■ WORK INSTRUCTIONS:
The data must be reproduced verbatim; images are to be omitted.

[Extracted page text data]
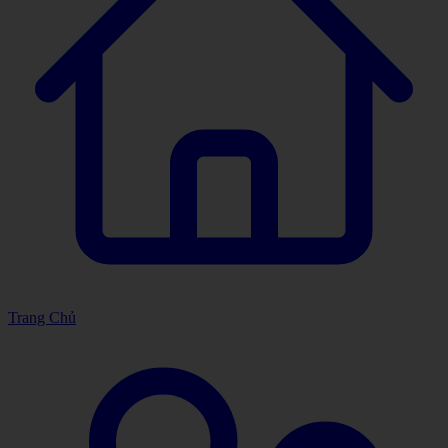
Trang Chủ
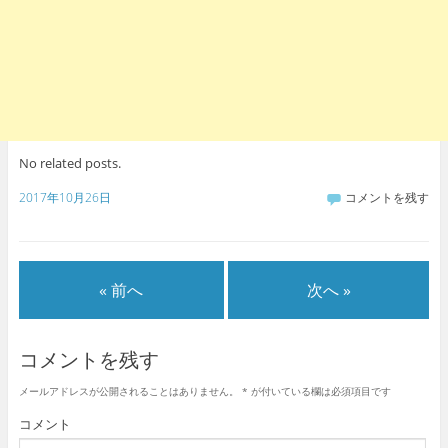
No related posts.
2017年10月26日
コメントを残す
« 前へ
次へ »
コメントを残す
メールアドレスが公開されることはありません。
*
が付いている欄は必須項目です
コメント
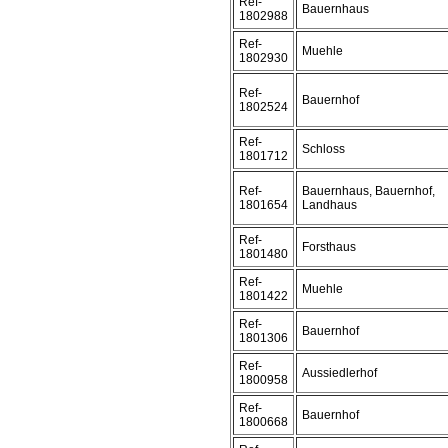
Ref-
Bauernhaus
1802988
Ref-
Muehle
1802930
Ref-
Bauernhof
1802524
Ref-
Schloss
1801712
Ref-
Bauernhaus, Bauernhof,
1801654
Landhaus
Ref-
Forsthaus
1801480
Ref-
Muehle
1801422
Ref-
Bauernhof
1801306
Ref-
Aussiedlerhof
1800958
Ref-
Bauernhof
1800668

■ WRITTEN ANSWER:
Trang Chủ
No related posts.
2017年10月26日
コメントを残す
« 前へ
次へ »
コメントを残す
メールアドレスが公開されることはありません。
*
が付いている欄は必須項目です
コメント
Ref-
Bauernhaus
1802988
Ref-
Muehle
1802930
Ref-
Bauernhof
1802524
Ref-
Schloss
1801712
Ref-
Bauernhaus, Bauernhof,
1801654
Landhaus
Ref-
Forsthaus
1801480
Ref-
Muehle
1801422
Ref-
Bauernhof
1801306
Ref-
Aussiedlerhof
1800958
Ref-
Bauernhof
1800668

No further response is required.